We Get It is the product of the power and compassion of 33 resilient grieving young adults who took the risk in sharing their stories with others. As the authors/editors, David and I were honored to receive their stories and to organize them in a way that we thought would be most useful and helpful to others. As David noted in the prior blog entry, our primary audience of focus is grieving college students and young adults. We want them to know, through reading these stories, that they are definitely not alone and that in many cases they will find their own thoughts and concerns in print in the narratives of their grieving peers.
As someone passionate about supporting grieving individuals, and who dedicates the majority of her academic and clinical efforts to encouraging and empowering young people in their grief journeys, I have always wanted to assemble a resource for grieving college students. But, over time, I realized that grieving college students did not want or need a book that I, as a counseling psychologist and professor, would write for them! Rather, what students and young adults need is to hear the stories of their peers and to know that they are not the only ones who feel/felt torn, lost, transformed, newly determined about life, etc.
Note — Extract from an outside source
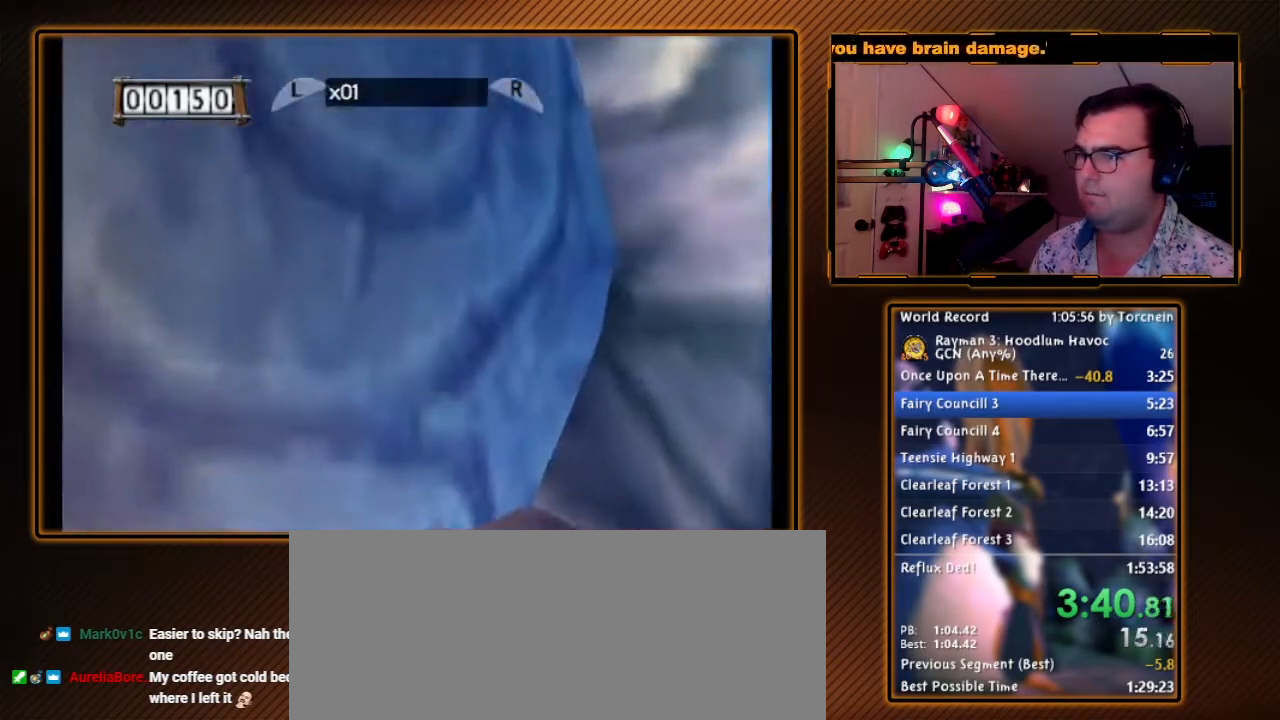
{"buttons": ["R1"], "left_stick": "center", "right_stick": "center", "events": [[83, "left_stick", "center"], [150, "Y", "up"]]}
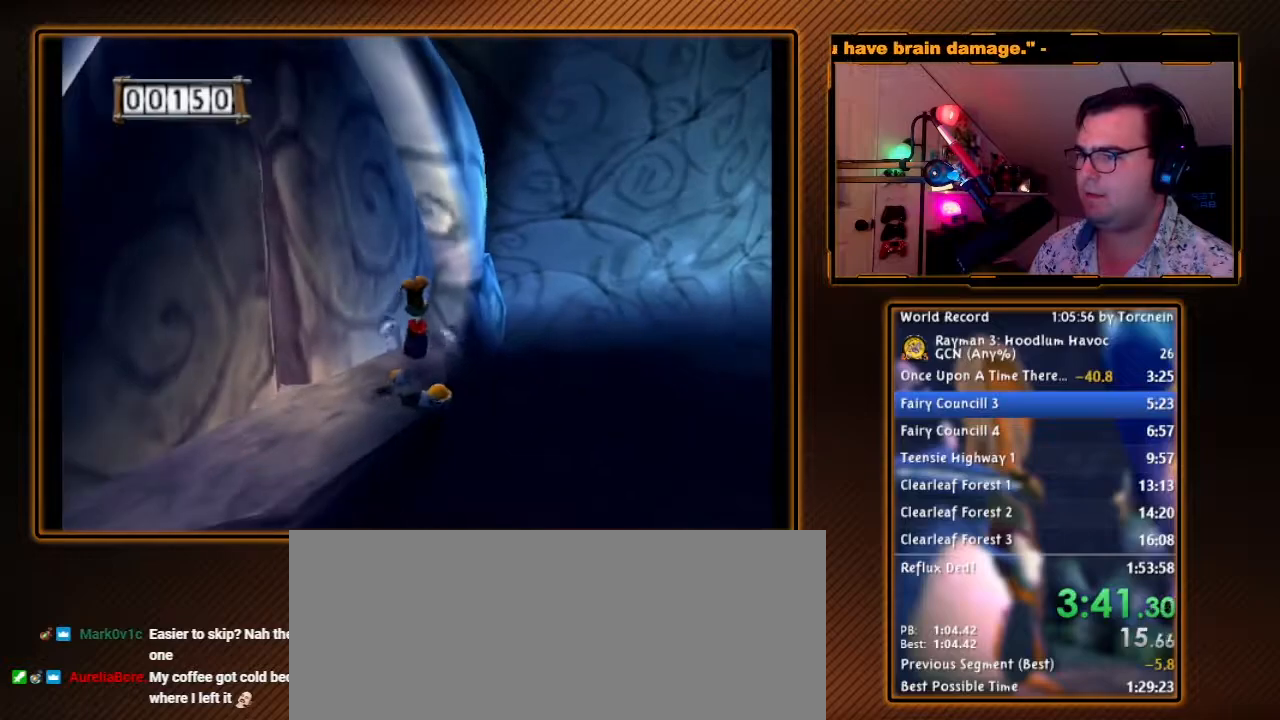
{"buttons": ["R1"], "left_stick": "down", "right_stick": "center", "events": [[17, "left_stick", "down-left"], [117, "left_stick", "center"], [367, "left_stick", "down"]]}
I believe this book will make a true difference, and I am proud of David and every single young adult who contributed to this volume.
In addition to reaching out to grieving individuals, this book was also written to offer guidance to those who want to support grieving college students and young adults, including family members, friends, counselors, professors, or university staff members. Reading the stories included here can provide helpful insights into the unique and dynamic nature of grief. If you are someone who is seeking to be a supportive presence in the life of a grieving young adult, we hope you will consider reading our book and that you will leave wiser and better able to acknowledge, normalize, and facilitate the grief of these young adults.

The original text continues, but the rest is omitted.